Exercise objective: Which lines of the data below hold "Shop"? Copy each of them.
The records below:
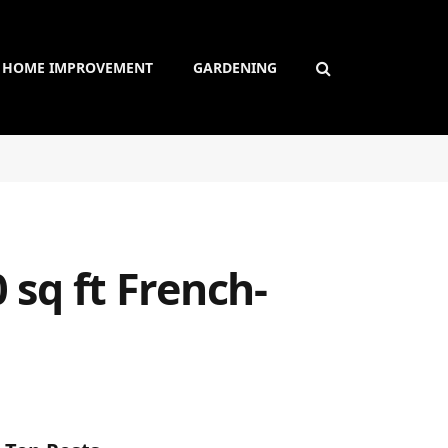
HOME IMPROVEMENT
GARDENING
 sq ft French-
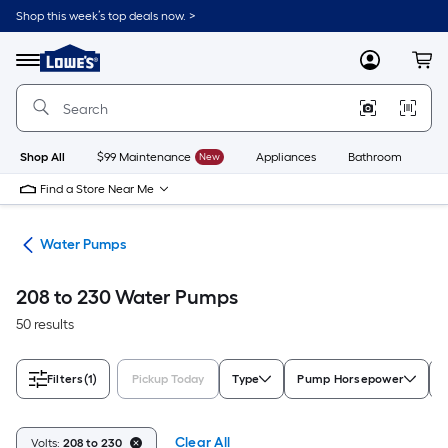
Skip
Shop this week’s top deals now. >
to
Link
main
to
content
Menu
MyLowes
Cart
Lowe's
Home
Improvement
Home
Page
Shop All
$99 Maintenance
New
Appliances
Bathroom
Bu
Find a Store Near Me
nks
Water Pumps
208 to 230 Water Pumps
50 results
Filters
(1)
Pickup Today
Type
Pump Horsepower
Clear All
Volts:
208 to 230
End of The records.
The records below:
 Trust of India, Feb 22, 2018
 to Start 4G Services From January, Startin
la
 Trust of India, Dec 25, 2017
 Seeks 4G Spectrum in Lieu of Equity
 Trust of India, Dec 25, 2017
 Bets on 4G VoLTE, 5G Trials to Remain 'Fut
End of The records.
Task answer:
Shop this week’s top deals now. >
Shop All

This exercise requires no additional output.